The issue with this book may be this: readers who are motivated enough to want to understand in gory detail why climate change is such a difficult ethical challenge will already have thought about the basic issues: climate change is a truly global issue; it spans generations--costs come due now, later generations benefit; we don't have ethical frameworks for dealing with problems at this geographic and temporal scale--not even in academia; we're even further from having political institutions adequate to what needs to be done.
Fascinating issues, all of them. But it's tough going to wade through Gardiner's laying it all out in exhaustive, rigorous detail, even though that may be an important task.
I had the book around the house for six weeks or so and got through about half the recommended "quick tour" of the book, and sent it back to the library.
I read this as a requirement for an Ethics and Climate Change class, though it's not technically a textbook. It did make me want to sulk and wallow in pity, though not because I hated reading it. More because Gardiner paints a pretty vivid picture of how it's going to turn out in the next couple centuries, while simultaneously reminding you that the nature of people is so that we are kind of fucked. Regardless, a good read for anybody who's looking for a different approach to climate change, and chalk full of the ethical problems that come with it.
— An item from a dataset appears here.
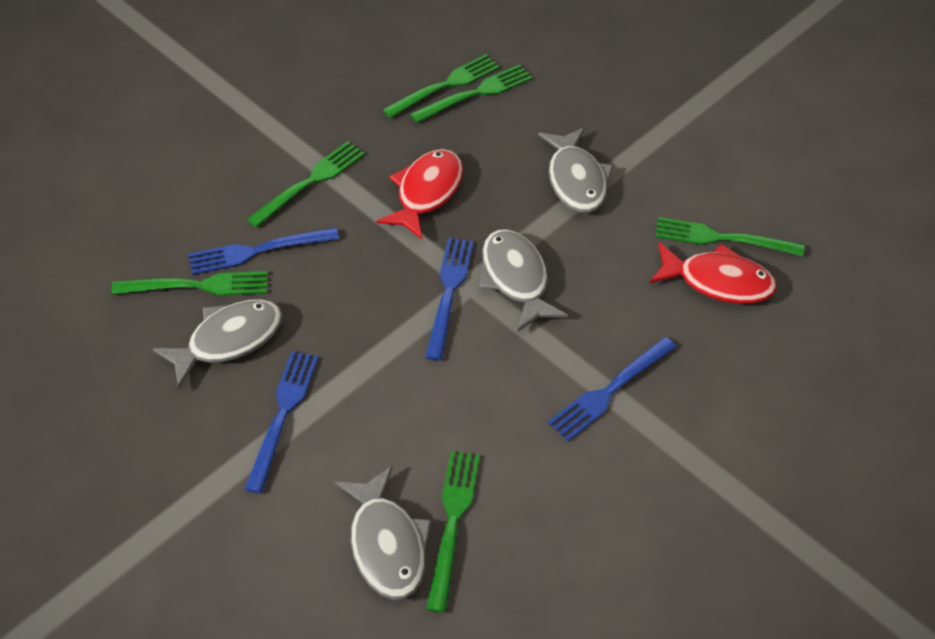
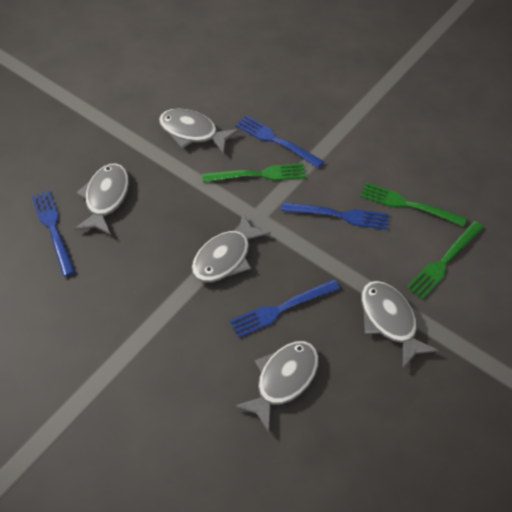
green fork: 6 -> 3
grey fish: 4 -> 5
red fish: 2 -> 0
A solid academic book that applies philosophy and morality to the often technical discussions about our human role in changing the climate. Stephen Harding regularly identifies areas that the reader can move past, which while I didn't, I appreciated given how turgid moral discussion can be at times.
For someone having done their science honours in climate in 1995 and competing laws and politics and social theory degrees to help answer and act on these issues, I am currently deflated by the chasm between could be and is. Stephen has done the hard work to examine the foundations of our dilemma. Having remained bewildered and concerned about our clear responsibility, opportunity to act and evident unwillingness to deal with the problems we have contributed to, this book visited many issues that have consumed me over the years.
I recommend borrowing this book from a library and see if it helps answer some of the questions asked by many of us who are uncertain if we are humane enough to act humanely. We have confirmed our move into the Anthropocene, where humans undoubtedly have a major influence on the planet's life support systems. If and what we choose to do with our wonderful cultural capacity for influencing things remains uncertain, though the directions are less than positive and likely to secure the death of many of us amidst the Earth's sixth species extinction.
With Extinction Rebellion being one of those citizen responses that thinking people may choose in the face of political sclerosis, books such as this give us a chance to think as well as act. We need to. Hopefully with some moral foundation that gives more of us a chance.
Read this in senior year of college. Some depressing lessons about the attitudes and actions that led to the Climate Crisis but they are effective and continue to ring true a decade later. Definitely worth reading still.
Extremely well thought through. It's amazing the sophistication of argument this author can present while remaining super clear. I learned SO much that won't fit in this review :/ This book is a long haul, but worth it.